Van Dusen was almost as active outside Union's quadrangle as within it. He is one of the century's undisputed ecumenical giants--a chairman of the Study Program for the World Council of Churches' first two General Assemblies, a major force in the negotiations that fused the Council and the old International Missionary Council in 1961. After office hours, Van Dusen has been a popular, effective preacher--his grainy bass baritone still seems capable of shattering stained glass --and a prolific theological writer: he has edited nine books, contributed to at least 14 others, and the 15th volume in his own uncollected works, The Vindication of Liberal Theology (Scribner's; $3.50), came off the presses last week.
Barth to Bultmann. The book is an appropriate valedictory, for during years in which the needle on theology's compass swung wildly from Barth to Niebuhr to Tillich to Bultmann, Van Dusen has stoutly maintained his belief in the religious wisdom of such neglected sages as Eugene William Lyman and Robert L. Calhoun. Open-minded enough to read (and learn from) the neo-orthodox theologians and the "demythologizers," Van Dusen argues that the evangelical, middle-of-the-road theology of the late 19th and early 20th centuries provided man with history's "least inadequate, most credible and cogent interpretation" of the central reality of Christianity: Christ as Lord and Savior.
Today, his profound Christian faith is modified by a radical skepticism about certain aspects of churchly life.
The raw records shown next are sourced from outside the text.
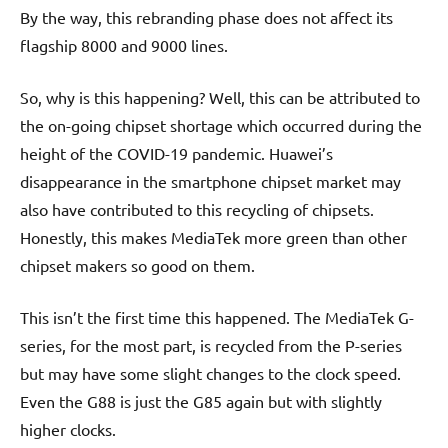
By the way, this rebranding phase does not affect its
flagship 8000 and 9000 lines.
So, why is this happening? Well, this can be attributed to
the on-going chipset shortage which occurred during the
height of the COVID-19 pandemic. Huawei’s
disappearance in the smartphone chipset market may
also have contributed to this recycling of chipsets.
Honestly, this makes MediaTek more green than other
chipset makers so good on them.
This isn’t the first time this happened. The MediaTek G-
series, for the most part, is recycled from the P-series
but may have some slight changes to the clock speed.
Even the G88 is just the G85 again but with slightly
higher clocks.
As a lifelong ecumenicist, he deplores the persistence of narrow confessional concerns among churchmen, and regards as "a monstrous heresy" the widespread view that to be genuinely ecumenical, a person must first be a good denominationalist. "On the contrary, to be a good Methodist or Presbyterian," he argues, "one must be first a disciple of Christ's universal church." Practicing what he preaches, Presbyterian Minister Van Dusen is a communicant of St. Mary's Protestant Episcopal Church in upper Manhattan.
Van Dusen is even more disturbed by the widespread influence of German Form Critic Rudolf Bultmann and his disciples, thinks that current trends in New Testament study tend to destroy human faith in Jesus as a historical being. "If the skeptical conclusions of these scholars should finally prevail," he says, "intellectual honesty would compel me to surrender adherence to Christian Faith."
"Parochial Captivity." Theologian Van Dusen believes that during his presidency, Union lived up to its responsibilities to the nation, and even more to the world: it has graduates in 80 countries, and no U.S. institution of higher learning has a higher proportion (16%) of foreign students. Now, he argues, Union, along with all other divinity schools, faces a new challenge: helping U.S. churches escape from what he calls their "parochial captivity." Van Dusen believes that "the traditional parish structure is inappropriate to metropolitan life" and that theological seminaries must assist the ministry in discovering new ways to reach the urban masses.
A man with virtually no hobbies and a true Calvinist's concern for duty, Pit Van Dusen in retirement is not likely to let Union or U.S. churches forget that the status quo is no substitute for the Kingdom of God. "I want a chance to sit down and think, and then possibly I'll write some articles," he says: "Some of them may be a trifle astringent."